I'm using talk about control sometimes to describe what the agent is doing from the outside, but the hypothesis it believes all have a form like "The variables such and such will be as if they were set by BDT given such and such inputs".

Right, but then, are all other variables unchanged? Or are they influenced somehow? The obvious proposal is EDT -- assume influence goes with correlation. Another possible answer is "try all hypotheses about how things are influenced."

Right, but then, are all other variables unchanged? Or are they influenced somehow? The obvious proposal is EDT -- assume influence goes with correlation.

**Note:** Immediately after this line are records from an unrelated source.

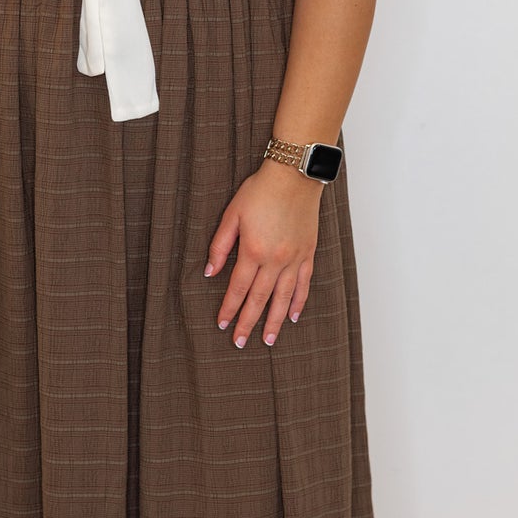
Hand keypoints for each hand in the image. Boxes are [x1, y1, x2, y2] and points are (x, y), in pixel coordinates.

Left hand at [205, 159, 323, 347]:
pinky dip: (299, 302)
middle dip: (249, 322)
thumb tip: (209, 272)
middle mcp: (276, 260)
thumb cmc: (260, 191)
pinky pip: (304, 284)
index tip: (223, 324)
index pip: (238, 288)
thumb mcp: (232, 214)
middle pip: (260, 299)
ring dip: (275, 321)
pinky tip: (294, 316)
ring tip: (268, 340)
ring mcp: (295, 258)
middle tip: (241, 342)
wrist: (294, 175)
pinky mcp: (308, 253)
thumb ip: (220, 246)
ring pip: (284, 298)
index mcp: (254, 250)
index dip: (229, 309)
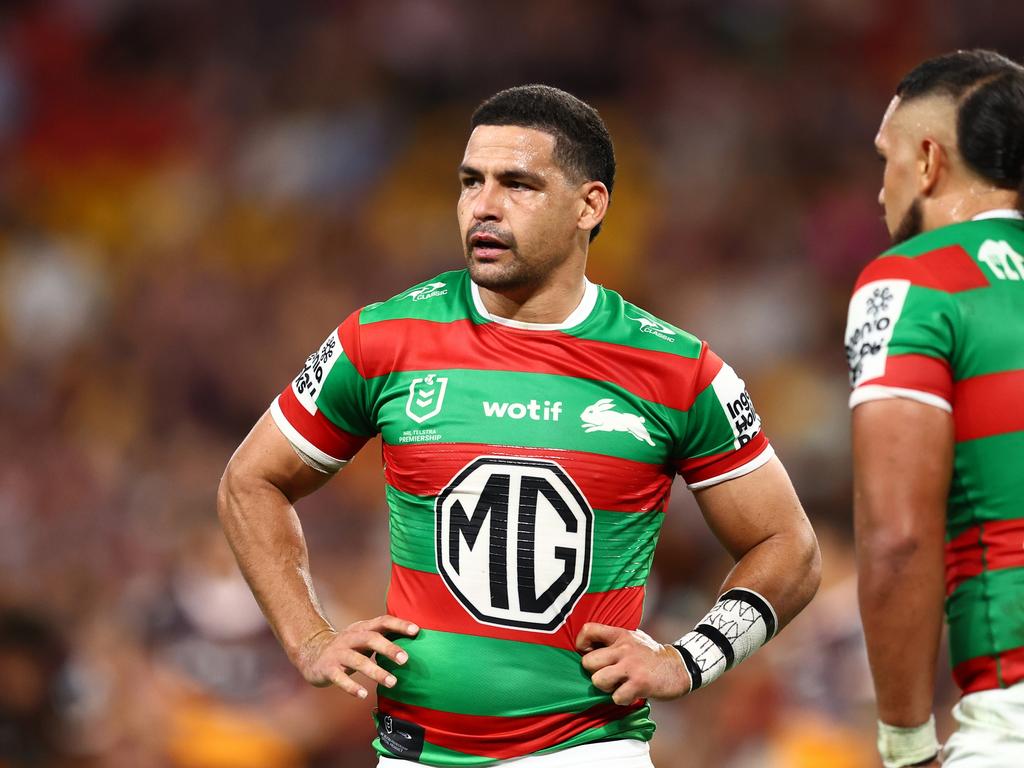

I'm not sure why you think there would be a decision theory in that as well. Obviously when BDT decides its output, it will have some theory about how its output nodes propagate. But the hypothesis as a whole doesn't think about influence. Its just a total probability distribution, and it includes that some things inside it are distributed according to BDT. It doesn't have beliefs about "if the output of BDT were different". If BDT implements a mixed strategy, it will have beliefs about what each option being enacted correlates with, but I don't see a problem if this doesn't track "real influence" (indeed, in the situations where this stuff is relevant it almost certainly won't) - its not used in this role.